The devastatingly sad fact is I was only two minutes from home. I wasn't even meant to be there. You know that feeling you get when you have done the same thing day after day, and you get the urge to do something different, and when you do then it feels all wrong? That's what I felt.

I remember that night like it was yesterday. The way the freezing winter winds sliced through my jacket, and the way that the trees bent with the same wind. On my detour born of weariness of the routine, every other streetlamp was out and the meagre light from the working streetlamps cast dark eerie shadows on the path in front of me.

My headphones were on, music blaring into my ears. Drowning out every other possible sound. Mum always told me that one day, the volume I listened to music at was going make me deaf. I wasn't really paying attention but I can still remember seeing movement off to my left and telling myself it was just a dog or feral cat.

But it wasn't.

I only lived four streets away from Henry and regularly took the same route. That afternoon on my way to his house there had been road work and I figured that the construction mess would still be there, so I may as well take the long way. Seemed pretty logical right? One way is difficult, so take the easier way, even if it is longer.

Little did I know, I was being followed, that something had been trailing me since I left Henry's house. God, how could I have missed it?

Looking back, it was so late at night, I should have stayed at Henry's. I'd crashed on his couch enough times to know that both our parents would be fine with it.

But I didn't.

It didn't take long for me to reach my street leaving the darkened roadway behind me but that's when it hit me. I don't mean figuratively either; I'm talking about being tackled by something, something big. I hit the ground hard, face first, and the air flew out of my lungs, my open mouth filled with grass and dirt. My eyes squeezed shut and I struggling to breathe. I coughed out the dirt and grass and pulled in a wheezing breath. I tried to roll over, but whatever had landed me wasn't going to let me move.

I kicked out and at first nothing happened. After a couple of tries, my foot connected with I don't actually know what, but the thing yelped and backed away. I seized the opportunity, got up and tried to run but I didn't get very far. I had taken about four steps when it sunk its teeth into my ankle and I cried out in surprise rather than pain.

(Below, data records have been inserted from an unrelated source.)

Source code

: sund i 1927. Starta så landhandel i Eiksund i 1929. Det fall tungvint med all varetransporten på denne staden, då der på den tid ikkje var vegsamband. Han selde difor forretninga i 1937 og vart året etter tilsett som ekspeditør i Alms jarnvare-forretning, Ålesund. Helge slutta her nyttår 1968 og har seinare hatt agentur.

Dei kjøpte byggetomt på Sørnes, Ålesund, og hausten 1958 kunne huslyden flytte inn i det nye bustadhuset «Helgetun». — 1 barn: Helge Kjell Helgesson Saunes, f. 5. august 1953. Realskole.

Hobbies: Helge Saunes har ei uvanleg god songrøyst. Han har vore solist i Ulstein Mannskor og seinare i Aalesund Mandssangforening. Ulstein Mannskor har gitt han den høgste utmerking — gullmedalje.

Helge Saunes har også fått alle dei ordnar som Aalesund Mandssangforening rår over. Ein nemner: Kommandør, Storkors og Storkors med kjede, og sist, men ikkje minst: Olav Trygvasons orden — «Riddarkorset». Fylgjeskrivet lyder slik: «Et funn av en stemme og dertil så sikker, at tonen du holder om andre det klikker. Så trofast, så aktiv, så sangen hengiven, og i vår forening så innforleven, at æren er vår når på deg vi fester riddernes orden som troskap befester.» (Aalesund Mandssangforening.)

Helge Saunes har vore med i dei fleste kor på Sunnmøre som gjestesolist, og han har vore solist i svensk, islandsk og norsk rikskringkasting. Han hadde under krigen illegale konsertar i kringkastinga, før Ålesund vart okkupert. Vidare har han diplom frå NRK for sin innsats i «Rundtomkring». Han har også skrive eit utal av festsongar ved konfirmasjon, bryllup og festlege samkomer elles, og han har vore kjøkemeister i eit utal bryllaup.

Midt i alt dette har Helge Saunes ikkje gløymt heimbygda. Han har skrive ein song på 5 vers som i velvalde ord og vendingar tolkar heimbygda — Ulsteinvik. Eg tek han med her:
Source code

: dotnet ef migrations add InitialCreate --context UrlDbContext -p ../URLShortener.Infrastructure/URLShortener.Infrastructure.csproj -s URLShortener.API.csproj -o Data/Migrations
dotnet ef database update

It dug its sharp teeth in further and pulled me down. I landed painfully on my hands and knees but quickly turned and faced my assailant. The nearest working streetlamp illuminated me and the thing attacking and for the first time, I saw what it was. My attacker was a massive wolf with a glossy black coat, streaked with grey and eyes that were bright blue. Its fierce eyes were both terrifying and hypnotizing at the same time. It still had its teeth embedded in my ankle; I felt the pain but screamed mostly in terror.

The wolf dropped my ankle as it growled at me. I tried to scramble away, but it moved so fast that before I even knew what was happening, the gigantic wolf was in front of me, its lips were pulled back, baring its canines. A deeper growl rattled through it and before I had time to react it lunged at me. I shut my eyes as it rammed into me clamping its huge jaw filled with dagger-like teeth around my shoulder. I screamed as I felt searing pain and the hot blood spilling out of the open wound the wolf had made. As if to silence me, it then bit into the side of my neck and I could only whimper now as its claws dug into my chest and neck. Pain blossomed from each spot its teeth or claws sliced open.

I began to feel numb, probably from blood loss, feeling myself drifting away. I can remember my last coherent thought, I don't want to die. Then the pain was gone, as was the light and the street, all there was - was darkness.